I wish this reading started a few verses earlier: “Do not be afraid, little flock, for it is your Father’s good pleasure to give you the kingdom. Sell your possessions, and give alms. Make purses for yourselves that do not wear out, an unfailing treasure in heaven, where no thief comes near and no moth destroys. For where your treasure is, there your heart will be also.” There is reassurance there. And my heart is put more at ease by being compared to a flock than by being compared to a slave.

It is a shocking turn for us then, to be put in the place of slaves, serving God. It would have been shocking for a citizen of the Roman Empire—a crushing and merciless society built on the back of a robust system of slavery. A society that aggressively persecuted outsiders and anyone perceived to be different. An empire that demanded loyalty and service, yet disenfranchised large segments of its population from being able to give that loyalty or that service.

If it sounds like I am describing the United States, I would remind you that the Roman republic served as the model for this one. From the tax codes to the senate to the architecture of the capital city.

If we are thus the modern incarnations of the Roman people, what message, what wisdom does Jesus have for us? We have a culture that demands loyalty to the flag. That pulls our attention away from caring and from loving, snatches at every little ounce we have to give. Kennedy’s famous words—ask what you can do for your country—begin to take on an ominous ringing...

Jesus gives us a demand in tension with this one. Enslaved to empire, we can never be acceptable in the eyes of our ruler. We try and try to find a place. We ache and grasp and cry and plead. And as much as we try to say “we are just like you, we are your family and your friends, we are harmless,” we are nonetheless subjected to a machine of othering. Jesus gives a choice: break our spirits serving empire, or serve God. Attentively and patiently.

If we do this, Jesus promises that we will be fed.

But the thunder is crashing and the centurions are at the door. How can we find this patience? How can we know that God will help us in our hour of need? The author of this epistle puts her finger on what we might be feeling: “remember that you were at that time without Christ, being aliens from the commonwealth of Israel, and strangers to the covenants of promise, having no hope and without God in the world.” No hope, and without God in the world. But God found a way forward for us! In Jesus we have access to God. In his words and his mystery and his incarnation we can find that hope and manifest God in the world.

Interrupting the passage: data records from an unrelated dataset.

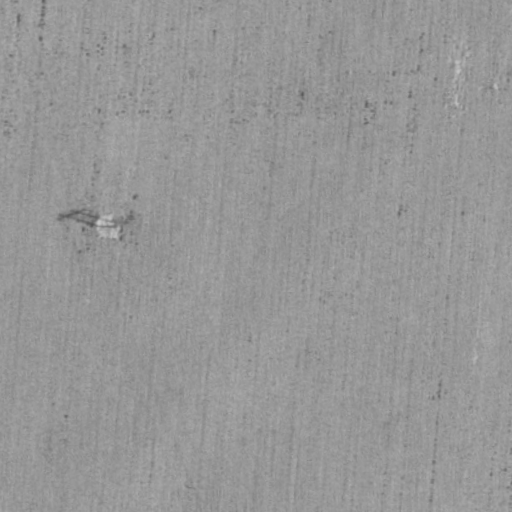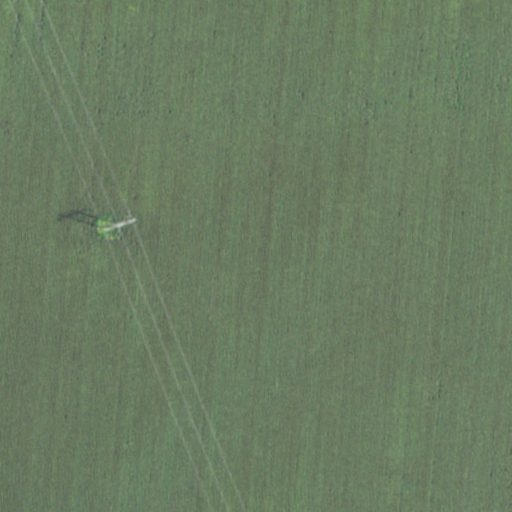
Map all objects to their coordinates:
power tower: (104, 218)
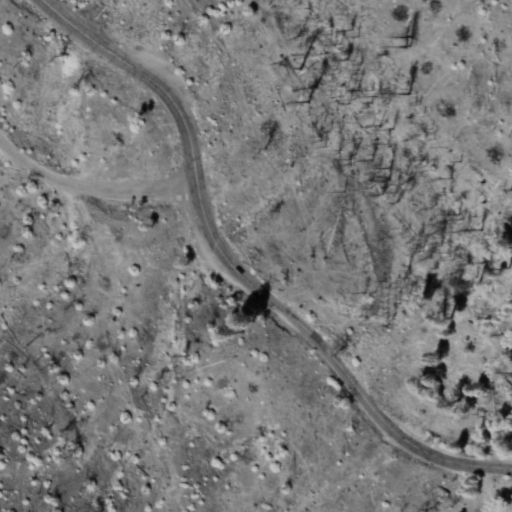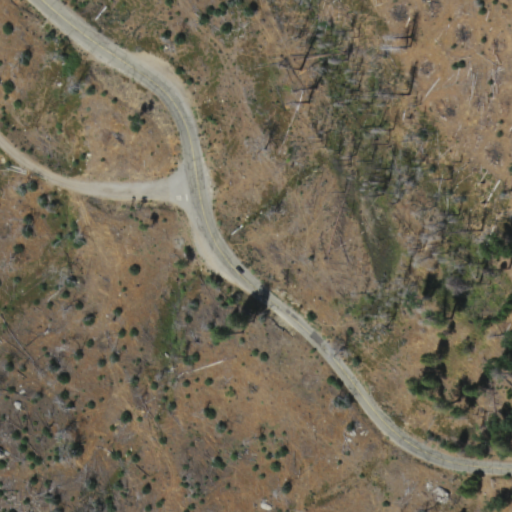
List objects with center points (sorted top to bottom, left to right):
road: (92, 181)
road: (238, 271)
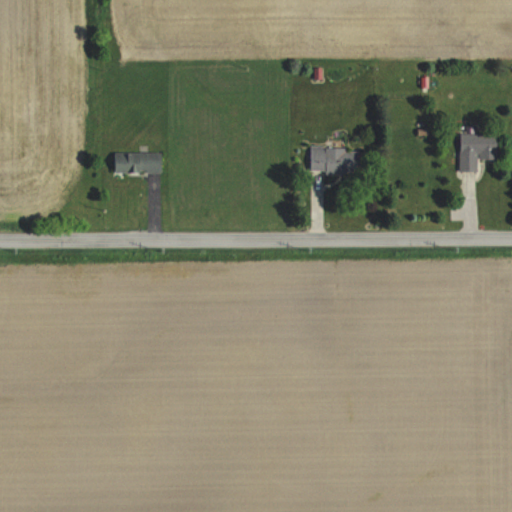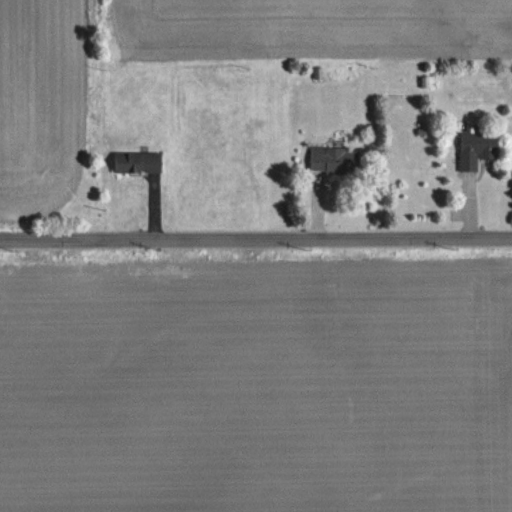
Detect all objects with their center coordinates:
building: (476, 148)
building: (333, 159)
building: (137, 161)
road: (256, 239)
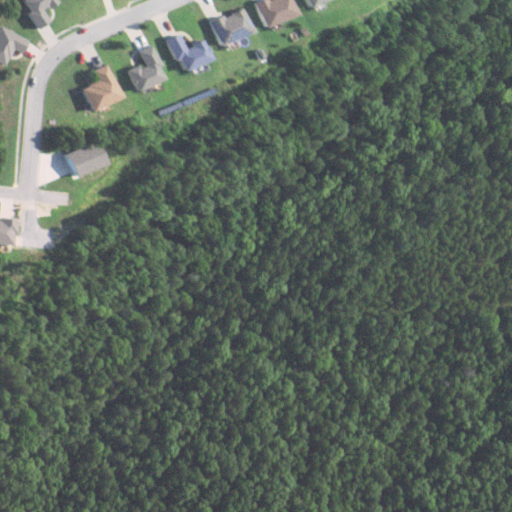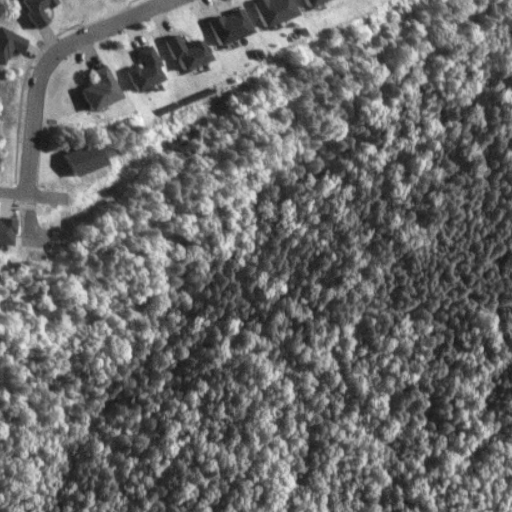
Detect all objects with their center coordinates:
building: (307, 3)
building: (37, 10)
building: (269, 11)
building: (226, 28)
building: (10, 44)
building: (183, 53)
road: (49, 57)
building: (142, 71)
building: (98, 89)
building: (81, 159)
building: (5, 232)
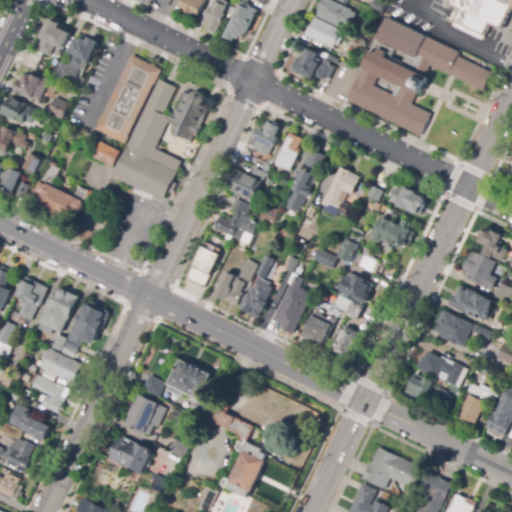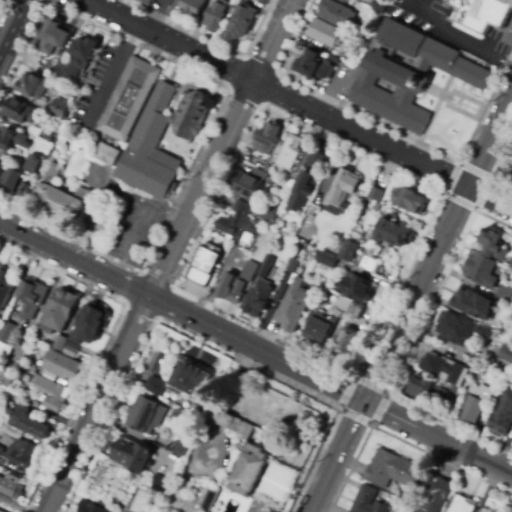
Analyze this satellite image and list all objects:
road: (44, 1)
building: (145, 1)
building: (245, 1)
building: (147, 2)
road: (2, 4)
building: (191, 6)
building: (193, 6)
building: (378, 7)
building: (336, 13)
building: (231, 14)
building: (336, 14)
building: (484, 14)
building: (215, 15)
building: (480, 15)
building: (216, 16)
building: (241, 22)
building: (239, 23)
road: (13, 27)
building: (323, 32)
building: (325, 33)
building: (53, 37)
building: (54, 38)
road: (212, 40)
building: (75, 59)
building: (77, 59)
building: (334, 59)
building: (315, 65)
road: (355, 65)
building: (313, 66)
road: (112, 71)
building: (410, 74)
building: (408, 76)
building: (32, 85)
building: (33, 86)
building: (127, 99)
building: (130, 99)
road: (298, 103)
road: (261, 106)
building: (59, 108)
building: (60, 109)
building: (21, 111)
building: (12, 138)
building: (49, 138)
building: (160, 138)
building: (163, 138)
building: (266, 138)
building: (12, 139)
building: (267, 139)
road: (489, 139)
building: (289, 151)
building: (290, 152)
building: (107, 154)
building: (108, 155)
building: (315, 159)
building: (316, 160)
building: (33, 163)
building: (34, 164)
road: (496, 165)
building: (266, 168)
building: (511, 173)
building: (262, 175)
building: (510, 175)
building: (9, 177)
building: (9, 178)
road: (490, 178)
building: (246, 183)
building: (246, 186)
building: (23, 190)
building: (301, 190)
building: (24, 191)
building: (300, 191)
building: (340, 191)
building: (341, 192)
building: (374, 193)
building: (375, 196)
building: (64, 198)
building: (409, 199)
building: (62, 200)
building: (410, 200)
building: (269, 214)
building: (270, 215)
building: (237, 222)
building: (238, 222)
building: (356, 231)
building: (304, 233)
building: (393, 234)
building: (393, 234)
road: (156, 237)
building: (492, 244)
building: (493, 245)
building: (348, 250)
building: (351, 250)
road: (167, 256)
building: (325, 258)
building: (327, 259)
road: (73, 260)
building: (369, 264)
building: (511, 264)
building: (292, 265)
building: (202, 266)
building: (511, 266)
building: (204, 267)
building: (248, 270)
building: (481, 270)
building: (482, 270)
building: (236, 284)
building: (4, 286)
building: (4, 287)
building: (231, 288)
building: (260, 288)
building: (260, 291)
building: (502, 292)
road: (415, 293)
building: (504, 293)
building: (353, 295)
building: (32, 297)
building: (31, 298)
building: (353, 298)
building: (473, 303)
building: (473, 303)
building: (292, 304)
building: (294, 307)
building: (58, 310)
building: (59, 312)
building: (92, 323)
building: (318, 328)
building: (319, 328)
building: (458, 328)
building: (83, 329)
building: (458, 329)
building: (7, 332)
building: (6, 336)
building: (345, 341)
building: (346, 342)
building: (61, 343)
road: (202, 343)
road: (103, 346)
road: (255, 348)
building: (71, 349)
building: (5, 351)
building: (506, 353)
building: (29, 356)
building: (506, 357)
building: (61, 366)
building: (61, 366)
building: (442, 368)
building: (445, 369)
building: (30, 370)
building: (503, 377)
building: (5, 378)
building: (189, 380)
building: (189, 380)
building: (153, 385)
building: (427, 391)
building: (428, 391)
building: (51, 393)
building: (51, 393)
building: (485, 393)
building: (458, 394)
traffic signals: (364, 401)
building: (474, 402)
building: (180, 403)
building: (472, 410)
building: (501, 413)
building: (502, 413)
building: (145, 415)
building: (146, 415)
building: (223, 417)
building: (29, 421)
building: (28, 422)
building: (235, 425)
road: (371, 425)
road: (469, 433)
road: (437, 437)
road: (398, 439)
building: (179, 448)
building: (180, 449)
building: (1, 450)
building: (19, 452)
building: (20, 454)
building: (131, 454)
building: (132, 455)
road: (337, 456)
building: (247, 469)
building: (247, 469)
building: (392, 470)
building: (393, 471)
building: (157, 483)
building: (9, 484)
building: (160, 485)
building: (10, 487)
building: (433, 493)
building: (435, 493)
building: (209, 500)
building: (367, 501)
building: (368, 501)
building: (460, 504)
building: (463, 505)
building: (91, 507)
building: (95, 507)
building: (1, 511)
building: (1, 511)
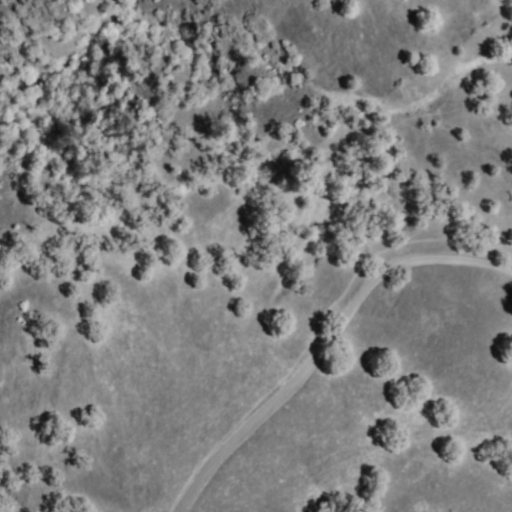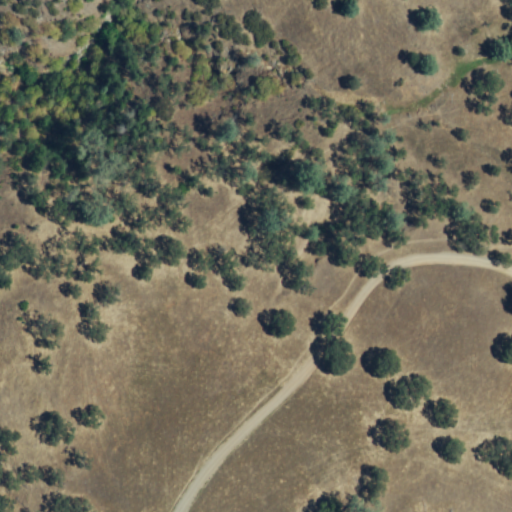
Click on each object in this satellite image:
road: (328, 347)
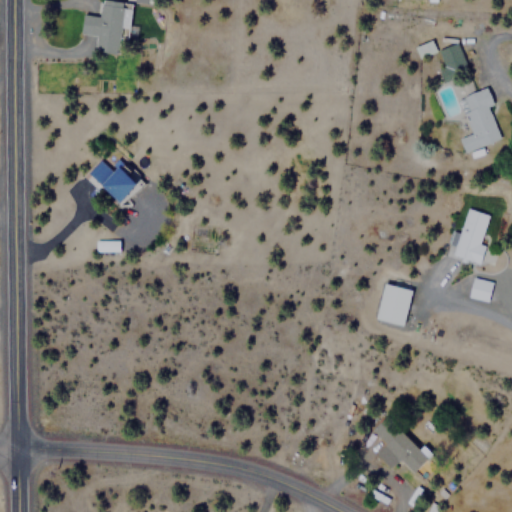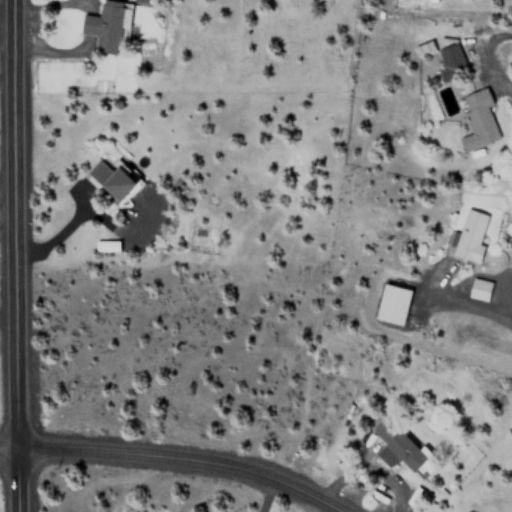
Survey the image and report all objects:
building: (108, 24)
building: (109, 25)
building: (425, 48)
building: (425, 48)
building: (450, 62)
building: (452, 62)
building: (477, 120)
building: (113, 180)
building: (469, 236)
building: (470, 237)
building: (109, 245)
building: (109, 245)
road: (15, 255)
building: (479, 289)
building: (481, 289)
building: (392, 303)
building: (395, 303)
road: (469, 304)
building: (398, 442)
building: (399, 443)
road: (9, 446)
road: (181, 460)
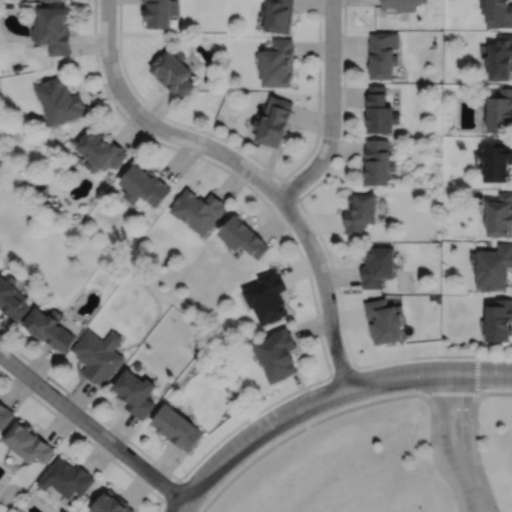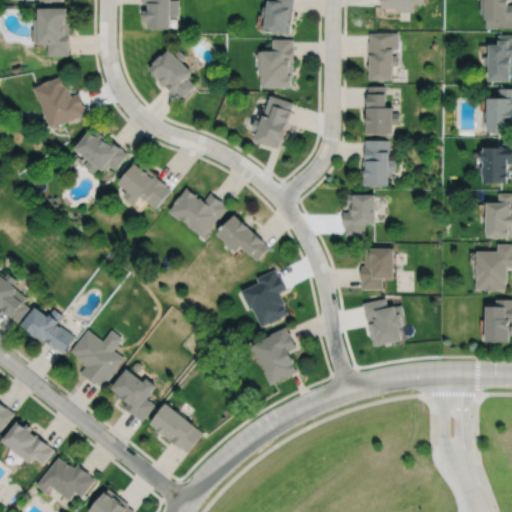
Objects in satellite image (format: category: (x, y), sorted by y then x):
building: (53, 0)
building: (52, 1)
building: (401, 4)
building: (402, 5)
building: (159, 13)
building: (159, 13)
building: (498, 13)
building: (496, 14)
building: (278, 16)
building: (279, 16)
street lamp: (341, 25)
building: (53, 29)
building: (53, 31)
building: (382, 54)
building: (382, 55)
building: (501, 58)
building: (499, 61)
building: (279, 63)
building: (277, 65)
building: (173, 73)
building: (172, 74)
building: (59, 102)
building: (59, 103)
street lamp: (118, 106)
road: (331, 109)
building: (380, 111)
building: (381, 111)
building: (500, 111)
building: (500, 111)
building: (274, 119)
building: (273, 121)
street lamp: (340, 135)
park: (4, 148)
building: (100, 149)
building: (100, 152)
street lamp: (205, 156)
road: (252, 157)
building: (378, 161)
building: (499, 161)
building: (377, 162)
building: (496, 163)
road: (248, 169)
building: (144, 183)
building: (144, 185)
road: (289, 190)
building: (199, 209)
street lamp: (301, 209)
building: (198, 210)
building: (360, 211)
building: (359, 213)
building: (501, 215)
building: (500, 216)
road: (435, 227)
building: (243, 235)
building: (243, 237)
building: (378, 265)
building: (495, 266)
building: (377, 267)
building: (493, 267)
building: (11, 295)
building: (12, 296)
building: (268, 297)
building: (267, 298)
street lamp: (319, 311)
building: (499, 320)
building: (383, 321)
building: (384, 321)
building: (499, 321)
building: (49, 327)
building: (49, 328)
road: (322, 343)
building: (279, 354)
building: (98, 355)
building: (99, 355)
building: (276, 355)
street lamp: (440, 358)
road: (343, 371)
road: (476, 374)
street lamp: (322, 382)
building: (136, 392)
building: (136, 393)
road: (331, 393)
road: (449, 393)
road: (494, 393)
street lamp: (34, 395)
building: (5, 414)
building: (4, 415)
street lamp: (249, 421)
road: (92, 427)
building: (177, 427)
building: (178, 427)
road: (461, 427)
road: (299, 430)
road: (443, 431)
road: (85, 439)
building: (28, 443)
building: (29, 443)
street lamp: (130, 444)
road: (475, 453)
road: (436, 454)
street lamp: (186, 476)
building: (66, 478)
building: (68, 478)
road: (471, 488)
road: (170, 490)
road: (479, 502)
building: (112, 503)
road: (472, 503)
building: (112, 504)
road: (180, 506)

As we are bent over this flickering light, starting at the shadows that move in the windows, cowering at the sound of the thunder, weeping in terror as the agents of empire pound on the door, there is a rabbi with us—their face barely visible in the lamplight. They tell us to be patient. They tell us that they are frightened too. That they died alone, forsaken by friends and with a heavy spirit. Perhaps this incarnation of Christ looks like a black trans woman, perhaps they are an immigrant nonbinary person, maybe she is a sexual abuse survivor. This is a Jesus who has suffered with us, a person who knows intimately our anxieties and sees the ways that the world works to crush us.

“Wait,” she says, “Focus. The storm may make it hard to hear, the way the soldiers pound on the door may confuse and frighten you. But if you stay alert, and if you know well whom you serve, you will hear a different knock, and it will be God at the door. And God will enter, and sit, and you will be fed. Until then, be attentive, and make ready. Set the table and keep the lanterns lit. Build a kingdom that will welcome God in all Their Glory. Find strength. Lift each other and place the foundations of the throne of Grace, laid on justice, community, love, and faith. Then, surely, you will be people who know and recognize the presence of God in your midst.” Let us never drive out God from our midst. Amen.